Your instructions: Gather every line of the material that contains the string "pain", and copy each one in full.

Material shown:
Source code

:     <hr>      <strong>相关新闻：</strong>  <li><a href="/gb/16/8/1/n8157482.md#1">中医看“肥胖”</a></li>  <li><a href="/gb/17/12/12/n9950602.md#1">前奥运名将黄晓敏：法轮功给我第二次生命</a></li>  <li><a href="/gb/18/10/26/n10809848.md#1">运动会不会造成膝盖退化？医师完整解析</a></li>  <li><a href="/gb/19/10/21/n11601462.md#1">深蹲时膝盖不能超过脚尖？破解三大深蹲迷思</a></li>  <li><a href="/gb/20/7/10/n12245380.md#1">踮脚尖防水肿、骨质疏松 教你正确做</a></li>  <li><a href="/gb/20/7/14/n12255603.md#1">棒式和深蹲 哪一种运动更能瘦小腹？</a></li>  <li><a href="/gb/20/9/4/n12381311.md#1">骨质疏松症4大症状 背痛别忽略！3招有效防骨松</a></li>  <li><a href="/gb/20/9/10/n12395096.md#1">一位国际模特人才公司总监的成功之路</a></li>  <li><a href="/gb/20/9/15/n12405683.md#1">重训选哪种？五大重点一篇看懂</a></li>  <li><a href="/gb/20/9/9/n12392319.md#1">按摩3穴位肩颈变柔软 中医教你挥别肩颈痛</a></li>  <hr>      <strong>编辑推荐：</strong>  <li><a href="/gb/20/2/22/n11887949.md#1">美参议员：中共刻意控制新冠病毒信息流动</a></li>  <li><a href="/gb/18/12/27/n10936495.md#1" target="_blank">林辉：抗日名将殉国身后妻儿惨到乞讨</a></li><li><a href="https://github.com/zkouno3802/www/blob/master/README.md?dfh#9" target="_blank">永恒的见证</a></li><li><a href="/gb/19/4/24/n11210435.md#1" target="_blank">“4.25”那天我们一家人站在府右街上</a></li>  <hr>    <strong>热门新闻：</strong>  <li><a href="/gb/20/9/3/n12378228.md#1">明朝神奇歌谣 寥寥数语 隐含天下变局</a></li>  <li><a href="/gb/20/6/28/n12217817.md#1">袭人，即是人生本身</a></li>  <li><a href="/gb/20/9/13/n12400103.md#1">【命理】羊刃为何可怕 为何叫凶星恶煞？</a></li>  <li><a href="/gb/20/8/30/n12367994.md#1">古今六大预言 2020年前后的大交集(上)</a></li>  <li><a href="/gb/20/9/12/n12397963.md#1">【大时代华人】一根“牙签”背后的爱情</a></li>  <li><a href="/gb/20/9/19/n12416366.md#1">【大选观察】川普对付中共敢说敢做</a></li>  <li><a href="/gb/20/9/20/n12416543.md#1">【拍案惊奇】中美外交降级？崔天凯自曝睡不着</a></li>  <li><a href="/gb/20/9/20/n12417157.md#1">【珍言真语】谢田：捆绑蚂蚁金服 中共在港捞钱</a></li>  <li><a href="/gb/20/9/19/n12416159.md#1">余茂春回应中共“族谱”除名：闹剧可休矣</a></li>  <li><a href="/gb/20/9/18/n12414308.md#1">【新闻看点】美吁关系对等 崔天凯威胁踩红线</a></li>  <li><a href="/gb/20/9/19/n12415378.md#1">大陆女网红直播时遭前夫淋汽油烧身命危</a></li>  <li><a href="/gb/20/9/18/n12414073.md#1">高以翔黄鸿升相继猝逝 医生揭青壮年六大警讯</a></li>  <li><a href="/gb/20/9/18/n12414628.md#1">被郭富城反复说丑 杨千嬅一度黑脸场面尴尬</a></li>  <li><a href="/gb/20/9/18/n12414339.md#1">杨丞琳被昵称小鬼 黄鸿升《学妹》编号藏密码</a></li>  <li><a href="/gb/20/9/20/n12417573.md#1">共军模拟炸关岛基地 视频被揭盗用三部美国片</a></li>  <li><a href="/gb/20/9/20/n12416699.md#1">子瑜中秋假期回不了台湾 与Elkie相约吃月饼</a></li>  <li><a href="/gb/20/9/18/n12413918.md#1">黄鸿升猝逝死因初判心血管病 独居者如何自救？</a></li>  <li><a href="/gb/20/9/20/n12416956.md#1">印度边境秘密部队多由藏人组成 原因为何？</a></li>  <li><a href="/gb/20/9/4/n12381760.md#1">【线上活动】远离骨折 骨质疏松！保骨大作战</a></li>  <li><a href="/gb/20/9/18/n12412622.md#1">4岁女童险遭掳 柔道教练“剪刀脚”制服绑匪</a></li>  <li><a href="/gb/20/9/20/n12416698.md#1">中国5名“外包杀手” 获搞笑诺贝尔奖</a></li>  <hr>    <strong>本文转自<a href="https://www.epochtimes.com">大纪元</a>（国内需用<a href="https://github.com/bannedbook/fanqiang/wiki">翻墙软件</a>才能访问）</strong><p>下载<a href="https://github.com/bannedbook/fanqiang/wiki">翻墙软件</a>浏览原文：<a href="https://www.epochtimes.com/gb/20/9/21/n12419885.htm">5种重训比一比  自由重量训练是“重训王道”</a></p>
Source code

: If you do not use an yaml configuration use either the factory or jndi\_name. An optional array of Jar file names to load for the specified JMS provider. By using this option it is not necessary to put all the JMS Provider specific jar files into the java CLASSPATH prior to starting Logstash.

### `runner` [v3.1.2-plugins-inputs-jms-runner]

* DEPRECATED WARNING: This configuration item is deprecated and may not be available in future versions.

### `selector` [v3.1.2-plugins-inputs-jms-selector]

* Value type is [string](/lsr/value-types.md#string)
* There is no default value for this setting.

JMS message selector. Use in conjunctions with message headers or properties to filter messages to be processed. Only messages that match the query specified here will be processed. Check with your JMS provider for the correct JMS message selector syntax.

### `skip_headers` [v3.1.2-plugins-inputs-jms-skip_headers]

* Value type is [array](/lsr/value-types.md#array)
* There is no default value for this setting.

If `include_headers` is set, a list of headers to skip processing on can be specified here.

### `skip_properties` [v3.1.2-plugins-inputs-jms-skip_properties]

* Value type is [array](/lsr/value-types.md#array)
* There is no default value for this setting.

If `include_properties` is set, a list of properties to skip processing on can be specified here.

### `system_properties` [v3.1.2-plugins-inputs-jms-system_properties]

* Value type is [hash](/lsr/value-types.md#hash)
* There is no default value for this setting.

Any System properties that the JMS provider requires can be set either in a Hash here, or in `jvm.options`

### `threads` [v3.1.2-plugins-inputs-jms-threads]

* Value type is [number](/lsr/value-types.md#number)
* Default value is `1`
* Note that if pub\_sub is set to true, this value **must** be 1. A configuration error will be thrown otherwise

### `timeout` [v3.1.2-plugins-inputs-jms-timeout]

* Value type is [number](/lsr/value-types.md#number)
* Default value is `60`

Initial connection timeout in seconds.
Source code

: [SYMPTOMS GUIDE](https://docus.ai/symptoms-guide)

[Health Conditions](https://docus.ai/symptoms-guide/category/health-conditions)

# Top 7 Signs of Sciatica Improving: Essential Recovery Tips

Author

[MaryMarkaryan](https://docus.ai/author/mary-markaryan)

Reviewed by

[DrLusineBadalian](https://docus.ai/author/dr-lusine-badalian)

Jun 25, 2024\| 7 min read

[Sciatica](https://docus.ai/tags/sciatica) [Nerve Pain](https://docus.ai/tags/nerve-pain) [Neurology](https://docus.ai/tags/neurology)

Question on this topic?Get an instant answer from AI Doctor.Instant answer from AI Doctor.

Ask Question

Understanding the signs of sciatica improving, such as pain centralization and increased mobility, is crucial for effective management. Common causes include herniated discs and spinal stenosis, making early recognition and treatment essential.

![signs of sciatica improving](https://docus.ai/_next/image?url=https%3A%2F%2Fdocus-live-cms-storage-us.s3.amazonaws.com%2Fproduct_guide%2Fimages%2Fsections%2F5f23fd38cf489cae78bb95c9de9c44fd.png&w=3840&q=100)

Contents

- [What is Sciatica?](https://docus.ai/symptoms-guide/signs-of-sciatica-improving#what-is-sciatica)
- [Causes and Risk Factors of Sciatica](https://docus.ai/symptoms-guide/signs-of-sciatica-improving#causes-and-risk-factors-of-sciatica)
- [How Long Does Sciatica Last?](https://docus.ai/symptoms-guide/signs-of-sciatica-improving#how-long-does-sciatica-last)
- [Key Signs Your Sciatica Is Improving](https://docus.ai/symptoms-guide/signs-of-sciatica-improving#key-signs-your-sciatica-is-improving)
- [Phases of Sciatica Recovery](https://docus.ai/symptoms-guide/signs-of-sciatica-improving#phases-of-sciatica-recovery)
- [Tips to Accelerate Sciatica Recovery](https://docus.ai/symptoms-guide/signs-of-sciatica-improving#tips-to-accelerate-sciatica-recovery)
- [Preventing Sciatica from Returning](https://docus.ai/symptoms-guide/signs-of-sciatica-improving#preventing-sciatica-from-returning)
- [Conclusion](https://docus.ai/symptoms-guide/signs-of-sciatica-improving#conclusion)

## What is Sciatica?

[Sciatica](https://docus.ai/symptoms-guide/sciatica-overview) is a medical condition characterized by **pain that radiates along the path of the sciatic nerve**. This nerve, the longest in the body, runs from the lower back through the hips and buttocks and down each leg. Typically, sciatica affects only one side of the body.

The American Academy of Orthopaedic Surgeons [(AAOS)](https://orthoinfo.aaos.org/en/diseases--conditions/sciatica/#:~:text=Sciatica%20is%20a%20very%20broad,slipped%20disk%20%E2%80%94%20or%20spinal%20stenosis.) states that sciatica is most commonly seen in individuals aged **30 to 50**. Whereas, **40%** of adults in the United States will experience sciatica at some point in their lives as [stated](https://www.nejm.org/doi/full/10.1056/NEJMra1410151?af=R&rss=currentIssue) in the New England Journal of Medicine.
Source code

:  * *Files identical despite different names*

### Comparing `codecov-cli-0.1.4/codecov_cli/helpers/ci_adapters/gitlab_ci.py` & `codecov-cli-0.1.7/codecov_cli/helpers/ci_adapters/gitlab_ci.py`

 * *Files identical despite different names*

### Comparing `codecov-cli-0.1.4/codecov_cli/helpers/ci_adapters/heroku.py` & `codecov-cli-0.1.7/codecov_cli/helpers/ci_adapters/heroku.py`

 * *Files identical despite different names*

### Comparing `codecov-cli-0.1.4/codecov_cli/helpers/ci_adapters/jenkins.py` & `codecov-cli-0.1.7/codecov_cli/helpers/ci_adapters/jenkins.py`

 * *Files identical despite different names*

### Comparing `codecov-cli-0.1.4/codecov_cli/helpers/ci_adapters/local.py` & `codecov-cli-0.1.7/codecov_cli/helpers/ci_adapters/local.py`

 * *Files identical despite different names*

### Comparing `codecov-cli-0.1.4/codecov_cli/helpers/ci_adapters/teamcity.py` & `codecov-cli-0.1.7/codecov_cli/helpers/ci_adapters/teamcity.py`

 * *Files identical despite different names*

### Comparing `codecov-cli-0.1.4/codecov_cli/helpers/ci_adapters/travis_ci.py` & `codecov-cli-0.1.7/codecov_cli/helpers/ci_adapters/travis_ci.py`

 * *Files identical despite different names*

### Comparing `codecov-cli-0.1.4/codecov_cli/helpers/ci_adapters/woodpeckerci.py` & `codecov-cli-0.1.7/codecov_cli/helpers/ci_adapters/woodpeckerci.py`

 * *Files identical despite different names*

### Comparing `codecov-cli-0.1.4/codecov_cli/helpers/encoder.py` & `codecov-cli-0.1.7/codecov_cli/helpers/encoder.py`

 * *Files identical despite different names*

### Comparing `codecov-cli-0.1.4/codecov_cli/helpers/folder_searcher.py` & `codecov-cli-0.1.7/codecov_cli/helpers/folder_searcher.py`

Problem solution:
[Sciatica](https://docus.ai/tags/sciatica) [Nerve Pain](https://docus.ai/tags/nerve-pain) [Neurology](https://docus.ai/tags/neurology)
Understanding the signs of sciatica improving, such as pain centralization and increased mobility, is crucial for effective management. Common causes include herniated discs and spinal stenosis, making early recognition and treatment essential.
[Sciatica](https://docus.ai/symptoms-guide/sciatica-overview) is a medical condition characterized by **pain that radiates along the path of the sciatic nerve**. This nerve, the longest in the body, runs from the lower back through the hips and buttocks and down each leg. Typically, sciatica affects only one side of the body.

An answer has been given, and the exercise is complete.